Nothing doing. General MacArthur must worry along with the “blockade-runners” as best he could, no matter how much hemp money might be poured into the insurgent coffers. So that in the latter part of 1902, although the more respectable of the insurgent leaders had then surrendered, even in the hemp country, the flames of public disorder, which had flickered for a spell after the Batangas lesson, broke out anew in the province of Albay, and in parts of Sorsogon, the two provinces of the hemp peninsula having the best sea-ports. The man at the head of this Albay insurrection was a sorry scamp of some shrewdness by the name of Simeon Ola, with whom I afterwards had an interesting and in some respects most amusing acquaintance. But that is another story. I have simply brought the whole archipelago abreast of the close of 1902, relatively to public order. In this way only may the insurrections in Albay and elsewhere in 1902–03, described in the chapter which follows, be understood in their relation to a comprehensive view of the American occupation from the beginning, and not be regarded as “a local issue” like General Hancock’s tariff, having no general political significance. In this way only may those insurrections be understood in their true relation to the history of public order in the Islands. The Commission always represented all disturbances after 1902 as matters of mere banditti, such as have been chronic for generations in Calabria or the Transcaucasus, wholly distinct from, instead of being an inevitable political sequel of, the years of continuous warfare which had preceded. Their benevolent obsession was that the desire of the Philippine people for independence was wholly and happily eradicated.

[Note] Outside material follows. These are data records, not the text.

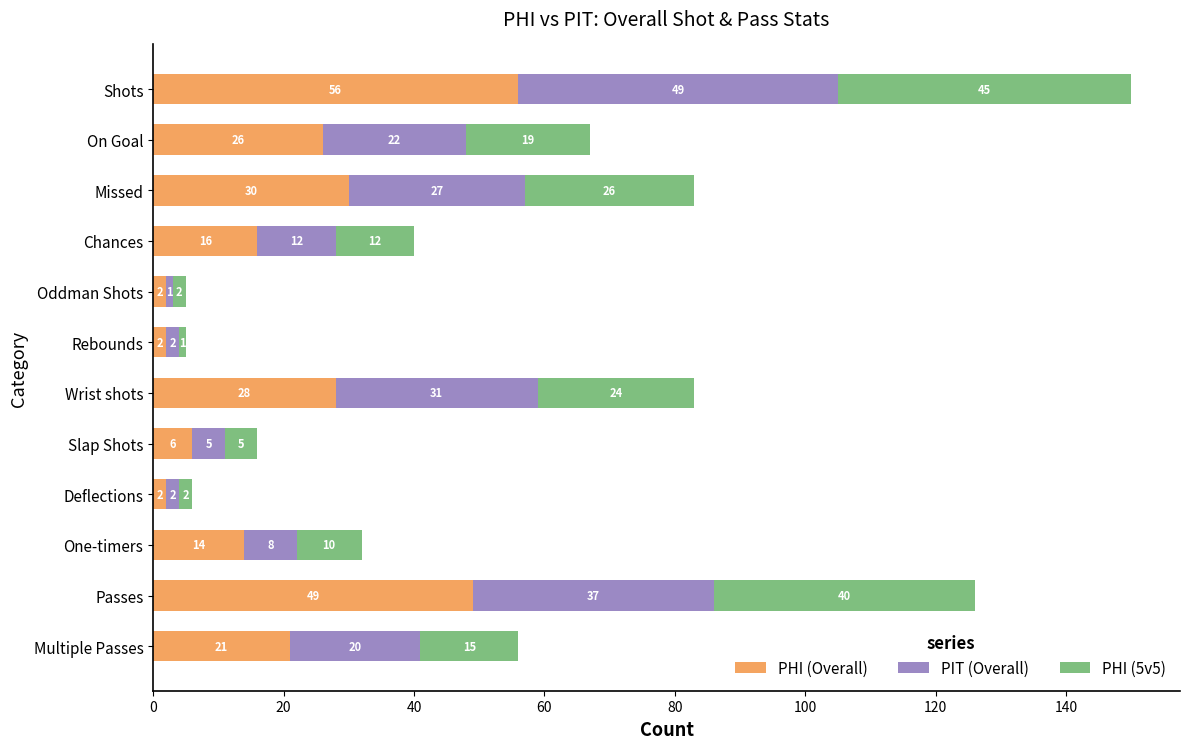

Is it true that PHI (Overall) equals 6 at Slap Shots?

True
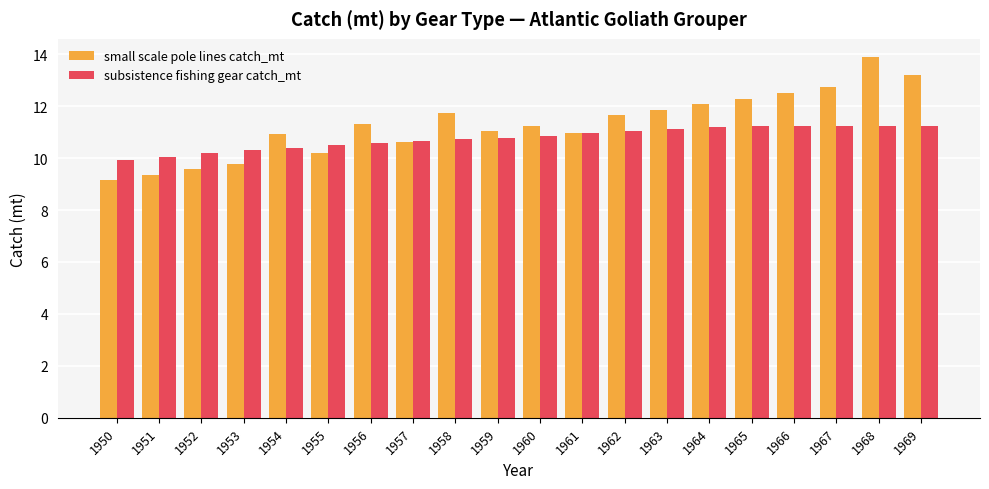

True or false: small scale pole lines catch_mt has a value of 19.8 at 1960.

False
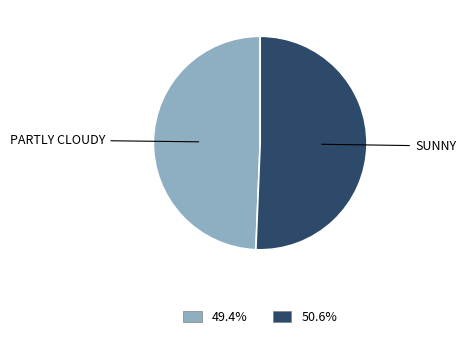

Is the sum of 50.6% and 49.4% greater than half?

Yes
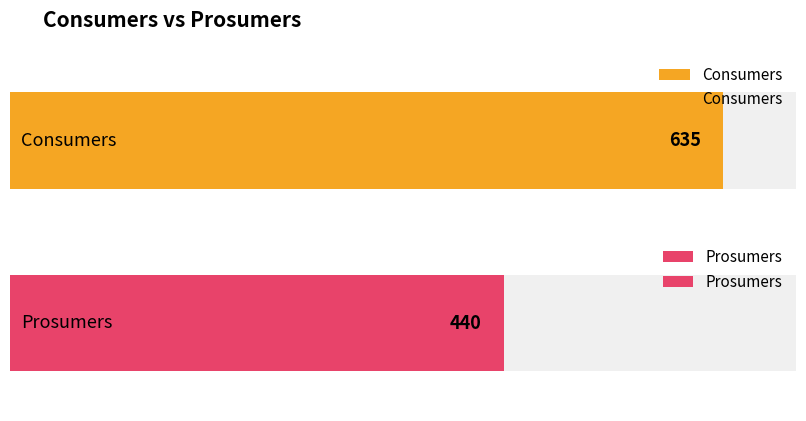

What are all the series names shown in the legend?

Consumers, Prosumers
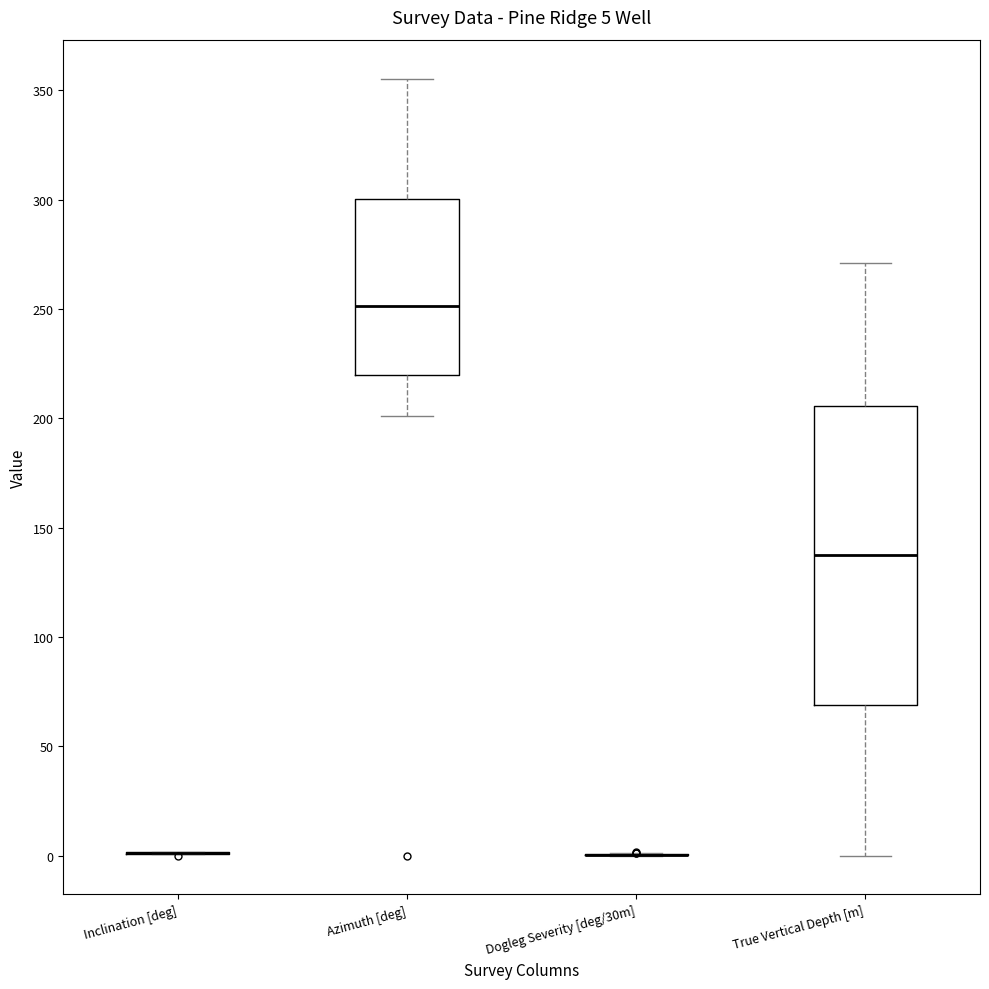

Comparing the boxes themselves (not the whiskers), which one is the tallest?

True Vertical Depth [m]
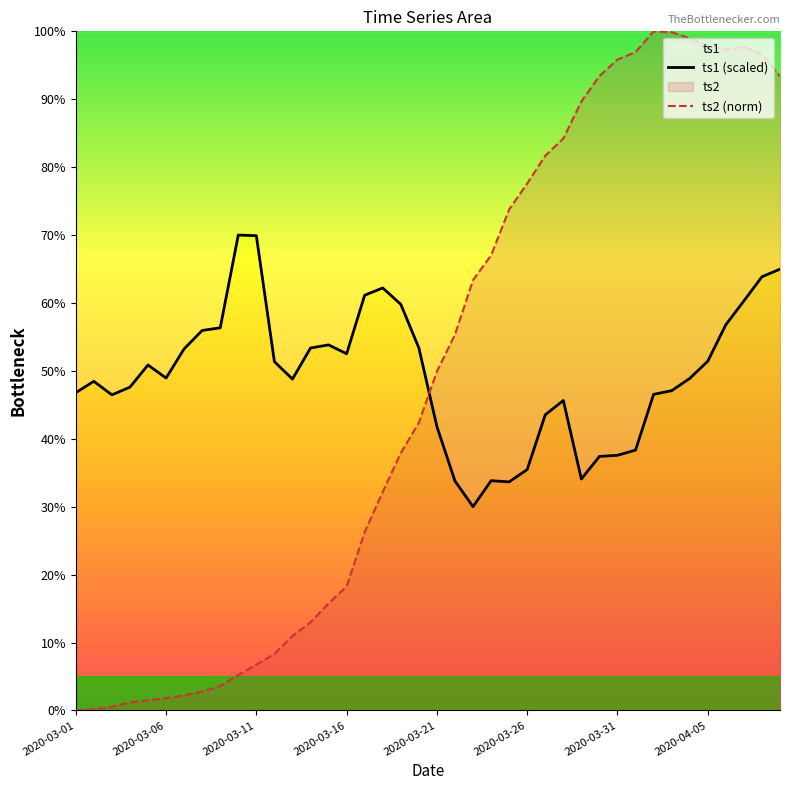

In ts2 (norm), how many points are higher than both neighbors (excluding endpoints)?

2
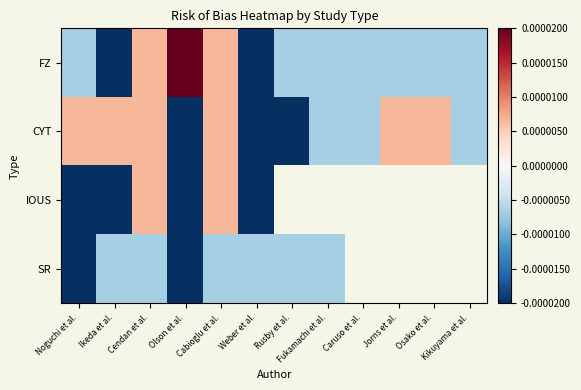

The value of SR at Weber et al. is -0.0. True or false?

False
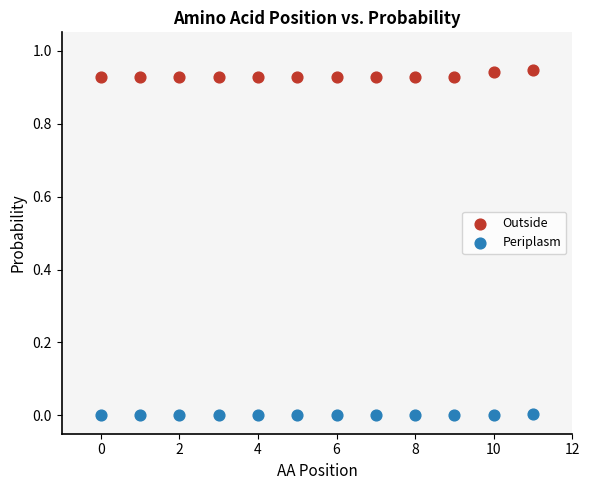

What are all the series names shown in the legend?

Outside, Periplasm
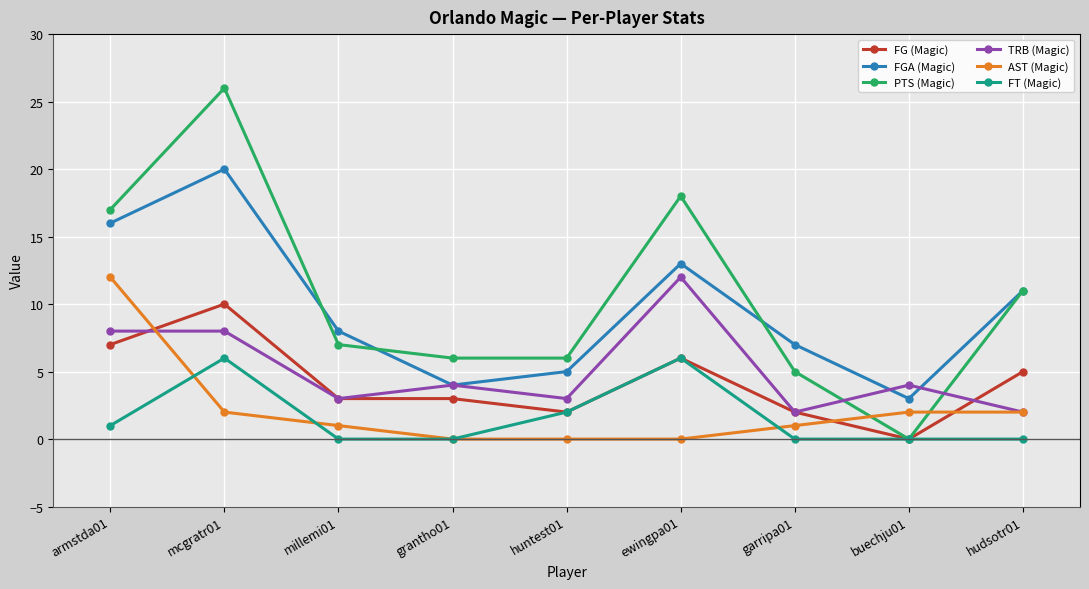

Does the chart have visible grid lines?

Yes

[1] Mr. Williams to Mr. Cridler, Senate Document 62 (1898), p. 319.
[2] See First Report of Taft Philippine Commission to the Secretary of War, p. 17.
[3] General MacArthur’s report for 1901, War Department Report, 1901, vol. i., pt. 4, p. 90.
[4] Correspondence Relating to the War with Spain, vol. ii., p. 1241.
[5] J. R. Arnold, of the Philippine Civil Service Board, in North American Review, for February, 1912.
[6] Correspondence Relating to War with Spain, vol. ii., p. 1261.
[7] War Department Report, 1901, vol. i., pt. 4, p. 98.
[8] Senate Document 331, pt. 1, 57th Congress, 1st Session, 1902, p. 136.